Last week, or last month, I was in India. Kolkata, to be precise.
I met a lot of people that week. I saw many tens of thousands more. It’s that kind of place of Kolkata. A city that rushes past you, albeit in manic order, with gaunt faces staring as they drift into the crowd. I’ve never been anywhere where I felt more voyeuristic, more disconnected and more irrelevant.
For those I had the chance to talk to about it, it was a mixed reaction. A handful liked it. A lot more didn’t. A little too pungent for their overly sensitive senses, apparently. For the most part though, they were ambivalent.
Quite how you can be ambivalent in a place like Kolkata is beyond me. Its raw and wretched frame sweats centuries of Bengali history. It has an industrial vibrancy that lacks direction making it a muddled and confusing place to be. Like any other city of its size, there’s an energy that emanates from it and yet that same energy is strangely inert in the immediate space that surrounds the handful of magnificent marble structures of decadent imperialism that pepper the landscape. The Empire did a terrific job in sucking the life out of India, whilst putting so much back into it.
One such place is the Victoria Memorial Museum, Kolkata’s answer to the Taj Mahal. It is a timeless expression of imperial grandeur. Looking up at it from the surrounding grounds, the Memorial is an imposing place. Exactly as was intended by its Victorian architects. At its centre sits a large white dome, built in direct parallel to the dome of St Paul’s in London. Which, of course, is the name of the cathedral it sits close to which, in turn, is modelled on Westminster Abbey. It’s as if the whole place is in a time lag, naming rights included.
These days, it is rare to talk of India without speaking of its economic resurgence. More often than not, it’s the country that’s playing boom-time catch up with China as the rest of the world teeters on the brink of recession; the country that is garnering its1 billion plus population to reinstate its rightful place in the world as an economic superpower. But I’m not quite so sure it has the collective determination needed to get there any time soon. It seems just a little too disorganised to create the commercial velocity required.
At this point in the piece I’ll remind myself that I am of course guilty of a gross generalisation of the very worst kind and may conceivably lack any credible anthropological know-how to make fleeting commentary about India’s economic direction. Judging India on the back of a short trip to Kolkata is akin to dismissing the economic relevance of Europe because of poor sanitary conditions in Naples.

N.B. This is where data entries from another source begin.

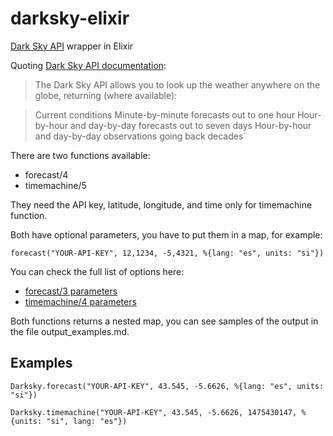 # darksky-elixir

[Dark Sky API](https://darksky.net/dev/) wrapper in Elixir

Quoting [Dark Sky API documentation](https://darksky.net/dev/docs):

>The Dark Sky API allows you to look up the weather anywhere on the globe, returning (where available):

>Current conditions
Minute-by-minute forecasts out to one hour
Hour-by-hour and day-by-day forecasts out to seven days
Hour-by-hour and day-by-day observations going back decades`


There are two functions available:

- forecast/4
- timemachine/5

They need the API key, latitude, longitude, and time only for timemachine function.

Both have optional parameters, you have to put them in a map, for example:

`forecast("YOUR-API-KEY", 12,1234, -5,4321, %{lang: "es", units: "si"})`

You can check the full list of options here:

- [forecast/3 parameters](https://darksky.net/dev/docs/forecast)
- [timemachine/4 parameters](https://darksky.net/dev/docs/time-machine)

Both functions returns a nested map, you can see samples of the output in the file output_examples.md.

## Examples

`Darksky.forecast("YOUR-API-KEY", 43.545, -5.6626, %{lang: "es", units: "si"})`

`Darksky.timemachine("YOUR-API-KEY", 43.545, -5.6626, 1475430147, %{units: "si", lang: "es"})`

But there is some commonality across all Indian cities that can’t be so easily dismissed. And they account for much of why India is what it is and what it will become.
First and foremost is service. Western companies have not set up call-centres all over the sub-continent because they had a spat with the local authorities in Guilford. They put them there because service is a natural Indian disposition, not a commercial aspiration. Everywhere you go people can’t help themselves but to help you. “Service with a smile” was clearly translated from an ancient Mughal dialect. That’s not the case in Guilford.
Second is dignity. I choose my words carefully having brushed past the horror of Kolkata’s slums. You can’t not be affected by what you see there. But neither can you ignore the spiritualism and human dignity that prevails. Rituals run deep in India, from young couples courting to animal traffic management – from the odd to the bizarre. It is this dignity that will stagger economic growth rather than stagnate it.
And third is technology. The sub-continent produces more technology and engineering graduates than any other country. With English as their language of choice many of the earlier graduates have since matured into global beating business leaders leading equally globally dominant companies. For those fresh out of school, they are the ones who will be giants of the future. Just ask Bill Gates where he thinks the threat to Microsoft lies. It is not the European Union’s anti-trust watchdog.
Quite what this means for the India vs. China battle remains unclear. Both markets are predicted to see an economic slow down in 08 and 09; both countries have unrelenting consumer demand on the back of a burgeoning middle class. But it does seem that India has the cultural wherewithal not to be fazed by economic hiccups however significant elsewhere in the world. From the spice lords of the 12th Century to the Opium kings that fuelled the East India Company of the 19th Century, entrepreneurialism is in the country’s DNA. And that matters.
To be ambivalent about India is to resign your self to being little more than a camera-touting tourist. It has long been one of the world’s most progressive countries, boasting market capitalism long before the West was discovered. In the history books of the 2300 Century, brand India of the 20th Century will be seen as little more than an economic sabbatical. Its return to power is just another trading day away.
hi, i was very much impressed by ur article, the way u presented it…. excellent
By: praneeth on May 14, 2008
at 6:36 pm
Very generous. Thank you. Always interested to know where India is going, and how it’s going to get there. Particularly from those who have first hand knowledge of the country.